____ Supplied data

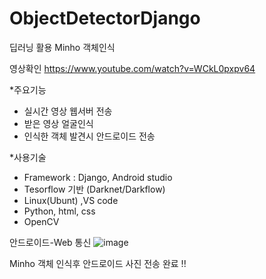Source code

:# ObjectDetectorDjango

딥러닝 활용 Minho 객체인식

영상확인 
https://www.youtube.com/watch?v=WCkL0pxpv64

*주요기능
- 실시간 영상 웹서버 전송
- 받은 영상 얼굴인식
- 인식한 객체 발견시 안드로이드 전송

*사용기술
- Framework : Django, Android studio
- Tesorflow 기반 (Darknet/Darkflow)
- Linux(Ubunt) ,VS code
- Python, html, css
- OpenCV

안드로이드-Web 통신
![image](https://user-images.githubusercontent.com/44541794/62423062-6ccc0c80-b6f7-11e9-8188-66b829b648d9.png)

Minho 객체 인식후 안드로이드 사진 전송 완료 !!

________

All of the records should be output exactly as they stand, with pictures omitted.

**Task solution:**
Source code

:# ObjectDetectorDjango

딥러닝 활용 Minho 객체인식

영상확인 
https://www.youtube.com/watch?v=WCkL0pxpv64

*주요기능
- 실시간 영상 웹서버 전송
- 받은 영상 얼굴인식
- 인식한 객체 발견시 안드로이드 전송

*사용기술
- Framework : Django, Android studio
- Tesorflow 기반 (Darknet/Darkflow)
- Linux(Ubunt) ,VS code
- Python, html, css
- OpenCV

안드로이드-Web 통신
![image](https://user-images.githubusercontent.com/44541794/62423062-6ccc0c80-b6f7-11e9-8188-66b829b648d9.png)

Minho 객체 인식후 안드로이드 사진 전송 완료 !!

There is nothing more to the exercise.